**SOURCE DOCUMENT**
Textbook Affordability

Kent State University is committed to creating affordable education for our students. Currently, books and supplies are estimated at $1,200 a year to each student. We have been looking diligently at the cost of textbooks and other associated course materials and provide information and resources here to help faculty reduce the cost of those materials to students. 

  • Flash Books (Inclusive Access)

The Flash Books program allows students access to their course materials on, or before, the first day of classes. They are assessed a course fee typically ranging from 25-75% below the list price for the same text. Materials are made available electronically to students through their Blackboard course. 

Faculty interested in submitting their course for this program should submit the details of their course here

For more information click here

  • Open Educational Resources (OER) and other e-sources

For Kent Core courses, direct students to the library reserves https://www.library.kent.edu/about/departments/course-reserves

Use alternatives to traditional textbooks

Electronic databases – https://libguides.library.kent.edu/az.php (includes electronic book center)

Consider using an e-book through the University Libraries (there are thousands of e-books available at no cost to students) – https://ebooks.ohiolink.edu/ebc-home/

Work with your subject librarian to identify alternative essays, articles, and learning objects available in the library or online (including open access textbooks)


  • Required federal and state mandated practices

The 2008 Higher Education Opportunity Act requires that information about required course materials be made available to students before they enroll. This means that faculty are required to submit textbook orders to their Kent State University Bookstore prior to the date that students register for courses. If you do NOT require a textbook for your course, the Bookstore needs to know that as well. All faculty, therefore, must provide an order even if it is “no textbook required.” The University Bookstore will publish the textbook requirements with the course offerings so that students can plan their finances accordingly. The course materials are also made available to students through the schedule of courses. 

The date that textbook orders are due to your Kent State University Bookstore are:

  • for a summer semester course (any part of term) is on or before March 1;
  • for a fall semester course (any part of term) is on or before April 1; and
  • for a spring semester course (any part of term) is on or before October 1.

If you need assistance in ordering your textbooks, see the FacultyEnlight website or contact Lisa Albers (Kent campus; lalbers1@kent.edu) and Patrick Duff (Regional campuses; pduff@kent.edu). Faculty and instructors must place orders with the bookstore. Failing to do so can jeopardize some students’ abilities to pay for their textbooks with book scholarships which can only be used at the bookstore.

Through Ohio House Bill 49, the following requirements were mandated: 

  • Professional negotiators must be made available to help departments negotiate lower costs. Contacts at Kent State are Mandy Munro-Stasiuk (mmunrost@kent.edu and Cesquinn Curtis (ccurti10@kent.edu).

**GIVEN RECORDS**

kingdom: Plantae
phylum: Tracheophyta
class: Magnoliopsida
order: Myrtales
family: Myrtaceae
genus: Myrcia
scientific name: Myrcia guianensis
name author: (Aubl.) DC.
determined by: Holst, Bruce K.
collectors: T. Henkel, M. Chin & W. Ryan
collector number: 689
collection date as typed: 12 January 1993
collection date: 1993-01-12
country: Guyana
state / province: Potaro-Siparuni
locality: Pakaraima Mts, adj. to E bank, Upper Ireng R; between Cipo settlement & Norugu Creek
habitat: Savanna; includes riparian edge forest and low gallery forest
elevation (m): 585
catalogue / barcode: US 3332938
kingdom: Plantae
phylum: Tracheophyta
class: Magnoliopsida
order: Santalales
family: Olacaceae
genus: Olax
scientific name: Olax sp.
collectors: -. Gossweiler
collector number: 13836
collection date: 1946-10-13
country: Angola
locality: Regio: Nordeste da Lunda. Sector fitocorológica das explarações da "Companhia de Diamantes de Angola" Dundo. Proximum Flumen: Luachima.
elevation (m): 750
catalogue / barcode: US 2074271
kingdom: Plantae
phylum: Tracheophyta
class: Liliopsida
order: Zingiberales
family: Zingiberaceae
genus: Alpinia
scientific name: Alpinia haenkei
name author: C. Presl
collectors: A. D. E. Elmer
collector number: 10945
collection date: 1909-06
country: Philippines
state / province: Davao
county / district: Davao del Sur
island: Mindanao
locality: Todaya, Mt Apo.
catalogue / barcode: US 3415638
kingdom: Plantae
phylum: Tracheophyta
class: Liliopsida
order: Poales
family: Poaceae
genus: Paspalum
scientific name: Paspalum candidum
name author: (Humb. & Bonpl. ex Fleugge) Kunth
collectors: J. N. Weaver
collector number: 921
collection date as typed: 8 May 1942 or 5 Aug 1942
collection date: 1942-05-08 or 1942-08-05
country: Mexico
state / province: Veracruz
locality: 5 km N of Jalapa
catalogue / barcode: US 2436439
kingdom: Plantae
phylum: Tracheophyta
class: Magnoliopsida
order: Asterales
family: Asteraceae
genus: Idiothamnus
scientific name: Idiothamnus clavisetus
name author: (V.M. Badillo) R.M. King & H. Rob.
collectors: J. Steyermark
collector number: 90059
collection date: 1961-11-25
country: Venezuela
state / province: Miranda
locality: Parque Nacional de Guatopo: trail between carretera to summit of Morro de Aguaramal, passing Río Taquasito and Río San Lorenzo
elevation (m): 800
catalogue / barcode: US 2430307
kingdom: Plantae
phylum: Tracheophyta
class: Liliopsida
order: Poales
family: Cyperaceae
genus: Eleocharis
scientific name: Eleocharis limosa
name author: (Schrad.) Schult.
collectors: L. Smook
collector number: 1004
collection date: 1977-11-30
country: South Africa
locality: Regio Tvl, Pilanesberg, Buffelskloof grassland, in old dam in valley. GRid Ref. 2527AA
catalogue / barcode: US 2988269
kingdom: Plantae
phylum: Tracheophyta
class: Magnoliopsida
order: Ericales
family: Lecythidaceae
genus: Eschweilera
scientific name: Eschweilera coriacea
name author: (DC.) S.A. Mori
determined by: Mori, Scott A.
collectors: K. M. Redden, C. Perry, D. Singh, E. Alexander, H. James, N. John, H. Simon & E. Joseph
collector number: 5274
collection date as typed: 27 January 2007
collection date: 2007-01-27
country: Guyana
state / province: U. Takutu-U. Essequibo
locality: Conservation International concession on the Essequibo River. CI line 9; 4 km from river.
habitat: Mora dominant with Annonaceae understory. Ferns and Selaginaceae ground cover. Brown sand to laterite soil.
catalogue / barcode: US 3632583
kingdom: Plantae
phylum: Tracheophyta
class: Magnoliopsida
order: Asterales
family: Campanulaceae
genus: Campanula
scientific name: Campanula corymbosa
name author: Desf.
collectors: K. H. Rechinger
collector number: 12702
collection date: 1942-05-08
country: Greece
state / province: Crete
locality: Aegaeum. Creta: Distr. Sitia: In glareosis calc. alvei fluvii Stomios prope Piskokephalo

**WORK ITEM**
Do these statements agree with the textbook affordability page? Answer yes or no for each, quoting the words that decide it. (a) Flash Books course fees typically run 25-75% below the list price. (b) Faculty who require no textbook do not have to submit an order. (c) Textbook orders for a fall semester course are due on or before March 1. None of the rows is needed here.

**RESULT OF THE TASK**
(a) Yes: "typically ranging from 25-75% below the list price for the same text"
(b) No: "All faculty, therefore, must provide an order even if it is “no textbook required.”"
(c) No: "for a fall semester course (any part of term) is on or before April 1"